Retype every line from the start of the data down to and including the line with "input wire [3:0]". Skip the pictures.

--------------------

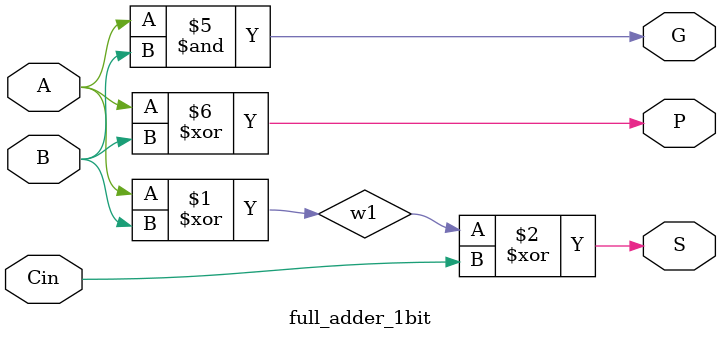
<source format=v>
module full_adder_1bit(
    input A,
    input B,
    input Cin,
    output S,
	output G,
	output P
);

wire w1, w2, w3;

xor (w1, A, B);
xor (S, w1, Cin);

and (w2, w1, Cin);
and (w3, A, B);

assign G = A & B;
assign P = A ^ B;

endmodule
</source>
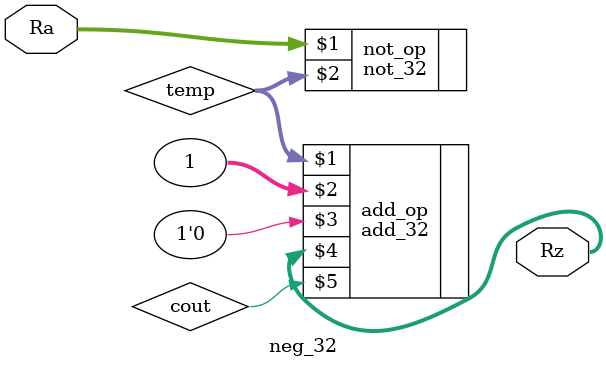
<source format=v>
`timescale 1ns / 1ps

module neg_32(
	input wire [31:0] Ra,
	output wire [31:0] Rz
	);
	
	wire [31:0] temp; 
	wire cout;
	not_32 not_op(Ra,temp);
	add_32 add_op(temp, 32'd1, 1'd0, Rz, cout);
	
endmodule
</source>
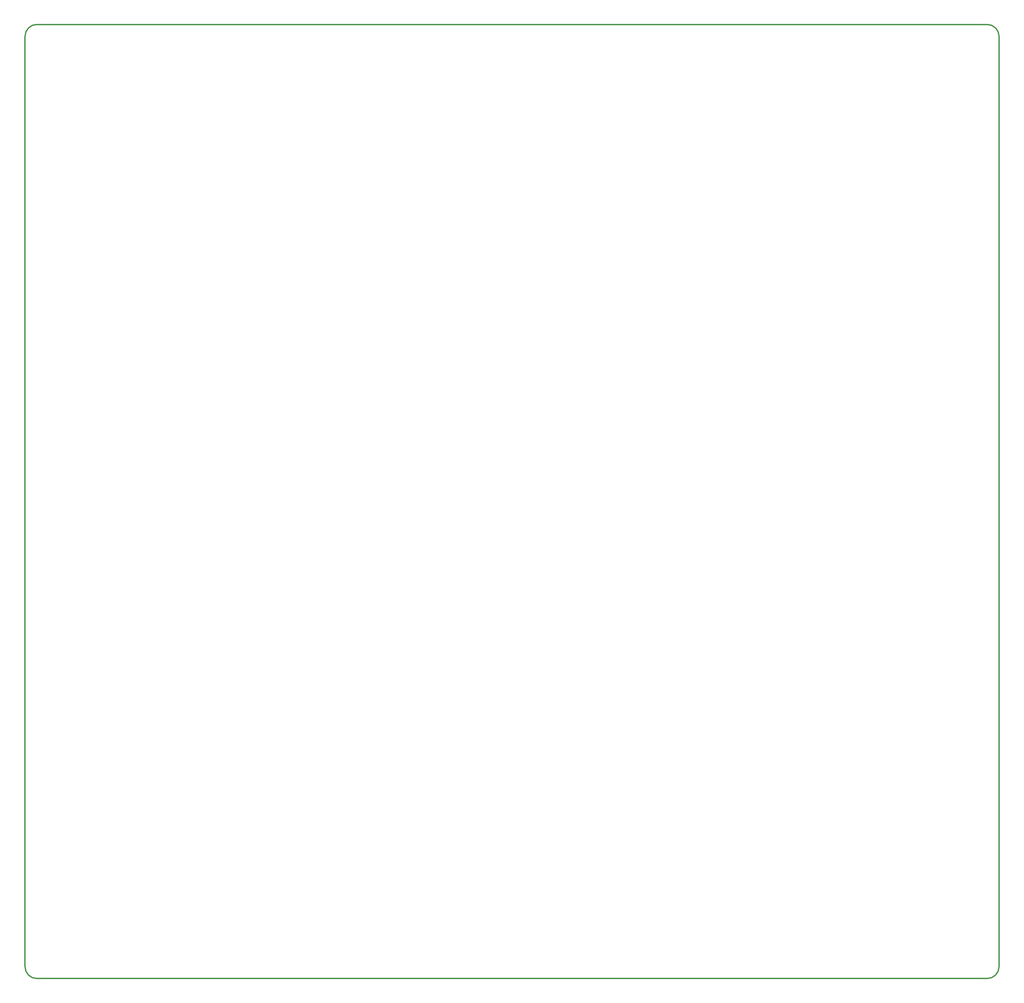
<source format=gm1>
G04 #@! TF.GenerationSoftware,KiCad,Pcbnew,(5.1.5-0-10_14)*
G04 #@! TF.CreationDate,2020-09-21T14:52:23+09:00*
G04 #@! TF.ProjectId,retro_clock,72657472-6f5f-4636-9c6f-636b2e6b6963,rev?*
G04 #@! TF.SameCoordinates,Original*
G04 #@! TF.FileFunction,Profile,NP*
%FSLAX46Y46*%
G04 Gerber Fmt 4.6, Leading zero omitted, Abs format (unit mm)*
G04 Created by KiCad (PCBNEW (5.1.5-0-10_14)) date 2020-09-21 14:52:23*
%MOMM*%
%LPD*%
G04 APERTURE LIST*
%ADD10C,0.300000*%
G04 APERTURE END LIST*
D10*
X274000000Y-34000000D02*
G75*
G02X277000000Y-37000000I0J-3000000D01*
G01*
X277000000Y-271000000D02*
G75*
G02X274000000Y-274000000I-3000000J0D01*
G01*
X35000000Y-274000000D02*
G75*
G02X32000000Y-271000000I0J3000000D01*
G01*
X32000000Y-37000000D02*
G75*
G02X35000000Y-34000000I3000000J0D01*
G01*
X32000000Y-271000000D02*
X32000000Y-37000000D01*
X277000000Y-37000000D02*
X277000000Y-271000000D01*
X274000000Y-34000000D02*
X35000000Y-34000000D01*
X35000000Y-274000000D02*
X274000000Y-274000000D01*
M02*

</source>
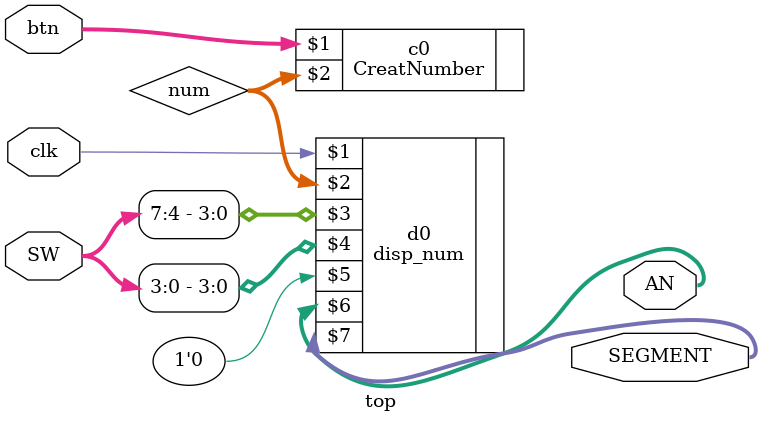
<source format=v>
`timescale 1ns / 1ps
module top(input wire clk,
			input wire [7:0] SW,
			input wire [3:0] btn,
			output wire[3:0] AN,
			output wire[7:0]SEGMENT
    );
	 
			wire [15:0] num;
			
			CreatNumber c0(btn,num);
			
			disp_num d0(clk,num,SW[7:4],SW[3:0],1'b0,AN,SEGMENT);


endmodule

</source>
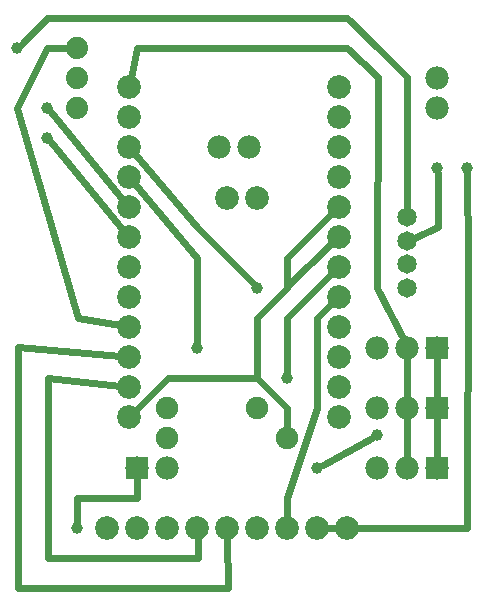
<source format=gbl>
G04 MADE WITH FRITZING*
G04 WWW.FRITZING.ORG*
G04 DOUBLE SIDED*
G04 HOLES PLATED*
G04 CONTOUR ON CENTER OF CONTOUR VECTOR*
%ASAXBY*%
%FSLAX23Y23*%
%MOIN*%
%OFA0B0*%
%SFA1.0B1.0*%
%ADD10C,0.039370*%
%ADD11C,0.074000*%
%ADD12C,0.075000*%
%ADD13C,0.079370*%
%ADD14C,0.078000*%
%ADD15C,0.065000*%
%ADD16R,0.078000X0.078000*%
%ADD17C,0.024000*%
%LNCOPPER0*%
G90*
G70*
G54D10*
X1544Y1430D03*
G54D11*
X244Y1630D03*
X244Y1730D03*
X244Y1830D03*
G54D10*
X144Y1630D03*
X44Y1830D03*
X144Y1530D03*
X244Y230D03*
X644Y830D03*
X944Y730D03*
X844Y1030D03*
X1044Y430D03*
X1244Y538D03*
X1444Y1430D03*
G54D12*
X544Y630D03*
X844Y630D03*
X544Y630D03*
X844Y630D03*
X944Y530D03*
X544Y530D03*
X944Y530D03*
X544Y530D03*
G54D13*
X416Y1699D03*
X416Y1599D03*
X416Y1499D03*
X416Y1399D03*
X416Y1299D03*
X416Y1199D03*
X416Y1099D03*
X416Y999D03*
X416Y899D03*
X416Y799D03*
X416Y699D03*
X416Y599D03*
X1116Y1699D03*
X1116Y1599D03*
X1116Y1499D03*
X1116Y1399D03*
X1116Y1299D03*
X1116Y1199D03*
X1116Y1099D03*
X1116Y999D03*
X1116Y899D03*
X1116Y799D03*
X1116Y699D03*
X1116Y599D03*
G54D14*
X444Y430D03*
X544Y430D03*
G54D13*
X1144Y230D03*
X1044Y230D03*
X944Y230D03*
X844Y230D03*
X744Y230D03*
X644Y230D03*
X544Y230D03*
X444Y230D03*
X344Y230D03*
G54D14*
X1444Y430D03*
X1344Y430D03*
X1244Y430D03*
X1444Y630D03*
X1344Y630D03*
X1244Y630D03*
X1444Y830D03*
X1344Y830D03*
X1244Y830D03*
G54D15*
X1344Y1030D03*
X1344Y1108D03*
X1344Y1187D03*
X1344Y1266D03*
G54D14*
X716Y1499D03*
X816Y1499D03*
X716Y1499D03*
X816Y1499D03*
G54D13*
X744Y1330D03*
X844Y1330D03*
X744Y1330D03*
X844Y1330D03*
G54D14*
X1444Y1730D03*
X1444Y1630D03*
X1444Y1730D03*
X1444Y1630D03*
G54D16*
X444Y430D03*
X1444Y430D03*
X1444Y630D03*
X1444Y830D03*
G54D17*
X1144Y1930D02*
X1245Y1829D01*
D02*
X144Y1930D02*
X1144Y1930D01*
D02*
X1245Y1829D02*
X1343Y1731D01*
D02*
X1343Y1731D02*
X1344Y1289D01*
D02*
X58Y1843D02*
X144Y1930D01*
D02*
X1245Y1731D02*
X1144Y1829D01*
D02*
X1244Y1029D02*
X1245Y1731D01*
D02*
X1144Y1829D02*
X444Y1829D01*
D02*
X444Y1829D02*
X423Y1729D01*
D02*
X1331Y857D02*
X1244Y1029D01*
D02*
X1544Y229D02*
X1075Y230D01*
D02*
X1545Y1129D02*
X1544Y229D01*
D02*
X1544Y1411D02*
X1545Y1129D01*
D02*
X144Y1829D02*
X44Y1629D01*
D02*
X44Y1629D02*
X245Y930D01*
D02*
X245Y930D02*
X386Y905D01*
D02*
X213Y1829D02*
X144Y1829D01*
D02*
X157Y1615D02*
X397Y1323D01*
D02*
X644Y1130D02*
X436Y1376D01*
D02*
X644Y849D02*
X644Y1130D01*
D02*
X644Y1231D02*
X436Y1476D01*
D02*
X745Y1130D02*
X644Y1231D01*
D02*
X831Y1043D02*
X745Y1130D01*
D02*
X157Y1515D02*
X397Y1223D01*
D02*
X45Y29D02*
X45Y831D01*
D02*
X45Y831D02*
X385Y802D01*
D02*
X745Y29D02*
X45Y29D01*
D02*
X744Y199D02*
X745Y29D01*
D02*
X145Y129D02*
X145Y729D01*
D02*
X645Y129D02*
X145Y129D01*
D02*
X145Y729D02*
X386Y702D01*
D02*
X645Y199D02*
X645Y129D01*
D02*
X444Y330D02*
X444Y400D01*
D02*
X244Y330D02*
X444Y330D01*
D02*
X244Y249D02*
X244Y330D01*
D02*
X944Y330D02*
X1044Y629D01*
D02*
X1044Y629D02*
X1044Y930D01*
D02*
X1044Y930D02*
X1094Y978D01*
D02*
X944Y260D02*
X944Y330D01*
D02*
X944Y930D02*
X1094Y1078D01*
D02*
X944Y749D02*
X944Y930D01*
D02*
X1227Y529D02*
X1061Y439D01*
D02*
X1445Y1231D02*
X1445Y1411D01*
D02*
X1366Y1196D02*
X1445Y1231D01*
D02*
X844Y930D02*
X944Y1029D01*
D02*
X944Y1029D02*
X941Y1034D01*
D02*
X844Y729D02*
X844Y930D01*
D02*
X941Y1034D02*
X1094Y1178D01*
D02*
X944Y629D02*
X844Y729D01*
D02*
X944Y558D02*
X944Y629D01*
D02*
X943Y1130D02*
X1094Y1278D01*
D02*
X941Y1034D02*
X943Y1130D01*
D02*
X545Y729D02*
X438Y621D01*
D02*
X844Y729D02*
X545Y729D01*
D02*
X1344Y660D02*
X1344Y800D01*
D02*
X1344Y600D02*
X1344Y460D01*
D02*
X1444Y800D02*
X1444Y660D01*
D02*
X1444Y600D02*
X1444Y460D01*
G04 End of Copper0*
M02*
</source>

--------------------

__Answer for the task__:
<source format=v>
module full_adder_1bit(
    input A,
    input B,
    input Cin,
    output S,
	output G,
	output P
);

wire w1, w2, w3;

xor (w1, A, B);
xor (S, w1, Cin);

and (w2, w1, Cin);
and (w3, A, B);

assign G = A & B;
assign P = A ^ B;

endmodule
</source>
<source format=v>
`timescale 1ns / 1ps

module neg_32(
	input wire [31:0] Ra,
	output wire [31:0] Rz
	);
	
	wire [31:0] temp; 
	wire cout;
	not_32 not_op(Ra,temp);
	add_32 add_op(temp, 32'd1, 1'd0, Rz, cout);
	
endmodule
</source>
<source format=gm1>
G04 #@! TF.GenerationSoftware,KiCad,Pcbnew,(5.1.5-0-10_14)*
G04 #@! TF.CreationDate,2020-09-21T14:52:23+09:00*
G04 #@! TF.ProjectId,retro_clock,72657472-6f5f-4636-9c6f-636b2e6b6963,rev?*
G04 #@! TF.SameCoordinates,Original*
G04 #@! TF.FileFunction,Profile,NP*
%FSLAX46Y46*%
G04 Gerber Fmt 4.6, Leading zero omitted, Abs format (unit mm)*
G04 Created by KiCad (PCBNEW (5.1.5-0-10_14)) date 2020-09-21 14:52:23*
%MOMM*%
%LPD*%
G04 APERTURE LIST*
%ADD10C,0.300000*%
G04 APERTURE END LIST*
D10*
X274000000Y-34000000D02*
G75*
G02X277000000Y-37000000I0J-3000000D01*
G01*
X277000000Y-271000000D02*
G75*
G02X274000000Y-274000000I-3000000J0D01*
G01*
X35000000Y-274000000D02*
G75*
G02X32000000Y-271000000I0J3000000D01*
G01*
X32000000Y-37000000D02*
G75*
G02X35000000Y-34000000I3000000J0D01*
G01*
X32000000Y-271000000D02*
X32000000Y-37000000D01*
X277000000Y-37000000D02*
X277000000Y-271000000D01*
X274000000Y-34000000D02*
X35000000Y-34000000D01*
X35000000Y-274000000D02*
X274000000Y-274000000D01*
M02*

</source>
<source format=v>
`timescale 1ns / 1ps
module top(input wire clk,
			input wire [7:0] SW,
			input wire [3:0] btn,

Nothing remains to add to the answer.